To get the k8s cluster to use the weave-net CNI for IPAM and multi-host networking, there were a couple of other steps I had to follow. Kubernetes looks at the /etc/cni/net.d file location on each node to load the CNI plugin. Kubernetes picks up the first “.conflist” file in that folder and loads the corresponding plugin. After I installed weave-net as a daemon set, there were two files in the folder — ‘10-aws.conflist’ & ‘10-weave.conflist’. I deleted the aws-node daemon set from the kube-system namespace
kubectl delete daemonset -n kube-system aws-node
and then deleted the ‘10-aws.conflist’ file from all the worker nodes as well. Then all I had to do was to restart all pods on my Kubernetes cluster and all the pods would have their IP addresses assigned from the default weave-net CIDR block — 10.32.0.0/12. If you are following along, you can check by running —
kubectl get pods -A -o json | jq '.items[].status.podIP'
Now that takes care of the IP problem but the problem of max pod capacity per worker node remains. This can be solved by restarting your worker nodes and specifying the
--use-max-pods
flag to false in the EKS bootstrap script.
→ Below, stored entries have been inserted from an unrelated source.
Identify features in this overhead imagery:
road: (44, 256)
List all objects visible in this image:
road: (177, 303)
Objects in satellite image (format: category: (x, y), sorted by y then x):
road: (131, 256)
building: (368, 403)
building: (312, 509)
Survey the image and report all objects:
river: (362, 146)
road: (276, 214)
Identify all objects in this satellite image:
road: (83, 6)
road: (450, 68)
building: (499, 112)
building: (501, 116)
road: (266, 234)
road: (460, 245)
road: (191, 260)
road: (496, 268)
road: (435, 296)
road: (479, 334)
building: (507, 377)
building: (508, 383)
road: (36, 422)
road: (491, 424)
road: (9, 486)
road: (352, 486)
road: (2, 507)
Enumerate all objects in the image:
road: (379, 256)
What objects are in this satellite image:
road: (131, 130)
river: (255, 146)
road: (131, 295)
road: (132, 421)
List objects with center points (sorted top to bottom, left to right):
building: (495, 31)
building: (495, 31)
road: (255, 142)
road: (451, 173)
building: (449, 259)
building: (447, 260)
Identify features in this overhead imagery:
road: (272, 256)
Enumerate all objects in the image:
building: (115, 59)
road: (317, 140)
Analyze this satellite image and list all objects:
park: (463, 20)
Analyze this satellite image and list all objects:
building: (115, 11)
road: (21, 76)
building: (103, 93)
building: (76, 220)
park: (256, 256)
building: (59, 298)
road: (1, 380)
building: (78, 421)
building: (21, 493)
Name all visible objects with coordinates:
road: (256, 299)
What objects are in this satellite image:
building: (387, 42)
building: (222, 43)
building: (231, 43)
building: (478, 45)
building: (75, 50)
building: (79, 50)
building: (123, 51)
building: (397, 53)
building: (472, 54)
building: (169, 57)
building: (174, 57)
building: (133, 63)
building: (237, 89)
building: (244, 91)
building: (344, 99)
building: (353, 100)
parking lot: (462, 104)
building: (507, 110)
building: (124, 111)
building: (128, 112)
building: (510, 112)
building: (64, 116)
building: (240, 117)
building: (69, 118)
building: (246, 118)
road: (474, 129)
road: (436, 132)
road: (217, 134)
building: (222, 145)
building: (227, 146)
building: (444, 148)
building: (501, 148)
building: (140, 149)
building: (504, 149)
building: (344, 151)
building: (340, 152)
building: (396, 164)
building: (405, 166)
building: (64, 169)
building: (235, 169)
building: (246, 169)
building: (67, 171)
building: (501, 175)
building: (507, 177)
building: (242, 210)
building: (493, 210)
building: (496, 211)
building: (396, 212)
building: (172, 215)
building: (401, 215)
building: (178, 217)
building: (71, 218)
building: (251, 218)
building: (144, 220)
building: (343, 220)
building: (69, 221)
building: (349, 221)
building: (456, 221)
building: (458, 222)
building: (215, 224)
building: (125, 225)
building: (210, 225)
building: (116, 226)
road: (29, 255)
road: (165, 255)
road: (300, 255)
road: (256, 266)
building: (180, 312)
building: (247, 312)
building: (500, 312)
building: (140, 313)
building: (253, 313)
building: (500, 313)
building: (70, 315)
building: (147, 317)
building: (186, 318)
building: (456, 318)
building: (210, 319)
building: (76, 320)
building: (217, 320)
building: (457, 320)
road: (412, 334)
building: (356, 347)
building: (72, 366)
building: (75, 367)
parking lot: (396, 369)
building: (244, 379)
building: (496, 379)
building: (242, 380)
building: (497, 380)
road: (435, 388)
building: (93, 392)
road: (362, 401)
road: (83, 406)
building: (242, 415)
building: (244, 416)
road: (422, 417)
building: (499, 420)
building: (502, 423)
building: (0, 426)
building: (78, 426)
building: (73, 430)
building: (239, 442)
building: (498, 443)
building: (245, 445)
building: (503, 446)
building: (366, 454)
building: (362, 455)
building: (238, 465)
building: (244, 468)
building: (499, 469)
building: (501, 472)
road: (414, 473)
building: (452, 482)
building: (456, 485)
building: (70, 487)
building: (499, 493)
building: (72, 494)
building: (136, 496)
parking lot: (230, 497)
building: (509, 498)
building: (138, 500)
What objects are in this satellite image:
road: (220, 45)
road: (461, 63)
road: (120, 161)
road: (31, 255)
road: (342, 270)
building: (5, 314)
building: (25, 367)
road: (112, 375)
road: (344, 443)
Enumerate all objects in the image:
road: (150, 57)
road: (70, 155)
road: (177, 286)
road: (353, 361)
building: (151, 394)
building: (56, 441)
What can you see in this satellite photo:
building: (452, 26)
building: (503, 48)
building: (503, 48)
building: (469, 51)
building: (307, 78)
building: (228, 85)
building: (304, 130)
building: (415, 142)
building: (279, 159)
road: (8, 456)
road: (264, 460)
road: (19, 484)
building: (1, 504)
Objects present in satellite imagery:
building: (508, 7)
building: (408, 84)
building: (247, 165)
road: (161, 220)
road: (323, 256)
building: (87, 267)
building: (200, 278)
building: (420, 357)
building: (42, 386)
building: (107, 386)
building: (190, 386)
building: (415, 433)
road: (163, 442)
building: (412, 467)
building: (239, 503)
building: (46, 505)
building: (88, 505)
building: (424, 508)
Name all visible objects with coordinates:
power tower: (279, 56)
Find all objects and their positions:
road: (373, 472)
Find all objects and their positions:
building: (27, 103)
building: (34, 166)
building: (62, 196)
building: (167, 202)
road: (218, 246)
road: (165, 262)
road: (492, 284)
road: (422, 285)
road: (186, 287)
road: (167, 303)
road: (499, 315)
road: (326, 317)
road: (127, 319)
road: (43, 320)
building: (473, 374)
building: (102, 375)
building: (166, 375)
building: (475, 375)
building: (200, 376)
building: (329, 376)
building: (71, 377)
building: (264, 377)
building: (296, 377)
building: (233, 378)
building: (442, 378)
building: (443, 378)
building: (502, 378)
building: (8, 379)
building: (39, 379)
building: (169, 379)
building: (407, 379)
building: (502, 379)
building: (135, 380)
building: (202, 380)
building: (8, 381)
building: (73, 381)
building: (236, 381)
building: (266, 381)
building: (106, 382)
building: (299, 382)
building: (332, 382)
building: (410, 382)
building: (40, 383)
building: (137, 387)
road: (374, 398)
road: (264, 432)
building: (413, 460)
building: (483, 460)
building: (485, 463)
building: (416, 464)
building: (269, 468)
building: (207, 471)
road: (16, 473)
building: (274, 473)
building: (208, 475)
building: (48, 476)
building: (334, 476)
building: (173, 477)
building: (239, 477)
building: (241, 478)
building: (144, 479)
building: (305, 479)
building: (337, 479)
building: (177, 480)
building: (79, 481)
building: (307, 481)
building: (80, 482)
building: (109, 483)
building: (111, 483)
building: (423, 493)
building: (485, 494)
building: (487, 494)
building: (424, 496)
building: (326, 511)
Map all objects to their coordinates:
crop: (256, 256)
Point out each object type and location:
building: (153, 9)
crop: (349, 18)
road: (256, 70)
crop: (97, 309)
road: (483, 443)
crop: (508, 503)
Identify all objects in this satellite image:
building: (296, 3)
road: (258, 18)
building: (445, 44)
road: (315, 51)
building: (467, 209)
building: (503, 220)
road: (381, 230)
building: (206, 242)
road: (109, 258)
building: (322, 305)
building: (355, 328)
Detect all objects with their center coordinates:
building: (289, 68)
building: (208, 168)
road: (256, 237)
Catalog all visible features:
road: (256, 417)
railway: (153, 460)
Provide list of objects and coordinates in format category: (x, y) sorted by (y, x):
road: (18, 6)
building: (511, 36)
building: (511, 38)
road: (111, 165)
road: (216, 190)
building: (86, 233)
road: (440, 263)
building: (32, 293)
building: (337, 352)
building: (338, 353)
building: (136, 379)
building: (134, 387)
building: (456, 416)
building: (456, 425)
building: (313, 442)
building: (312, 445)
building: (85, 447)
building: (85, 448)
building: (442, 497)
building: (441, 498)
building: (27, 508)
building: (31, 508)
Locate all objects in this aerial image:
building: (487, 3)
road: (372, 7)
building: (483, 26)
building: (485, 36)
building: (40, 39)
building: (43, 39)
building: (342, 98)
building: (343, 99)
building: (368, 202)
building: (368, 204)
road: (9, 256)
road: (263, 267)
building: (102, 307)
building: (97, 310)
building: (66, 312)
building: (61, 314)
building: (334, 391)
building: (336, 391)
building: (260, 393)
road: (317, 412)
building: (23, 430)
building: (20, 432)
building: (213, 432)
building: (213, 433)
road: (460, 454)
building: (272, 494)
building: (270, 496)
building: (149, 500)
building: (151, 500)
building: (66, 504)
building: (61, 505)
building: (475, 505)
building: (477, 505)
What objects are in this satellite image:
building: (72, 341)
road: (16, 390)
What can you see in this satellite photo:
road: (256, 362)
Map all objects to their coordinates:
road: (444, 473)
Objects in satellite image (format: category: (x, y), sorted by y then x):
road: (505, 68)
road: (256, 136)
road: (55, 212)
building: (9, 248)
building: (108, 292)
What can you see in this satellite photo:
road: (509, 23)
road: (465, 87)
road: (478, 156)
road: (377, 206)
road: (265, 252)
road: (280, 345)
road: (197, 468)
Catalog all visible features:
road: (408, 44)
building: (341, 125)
If this is not an option for you (it wasn’t for me — I had some temporary constraints which didn’t allow me access to the worker node machines), you can create a daemon set of privileged pods so you can ssh into the pod and then chroot into the host worker node of each daemon set pod and make some config changes -
kubectl-host: kubectl exec -it -n kube-system <privileged-pod> shpod: chroot /host/node: vi /etc/kubernetes/kubelet/kubelet-config.json
// remove the max-pods entry at the end of the file, save & exit
node: systemctl restart kubelet
And you are all set. Your worker node should now have it’s max pods setting set to 110 (the default Kubernetes number).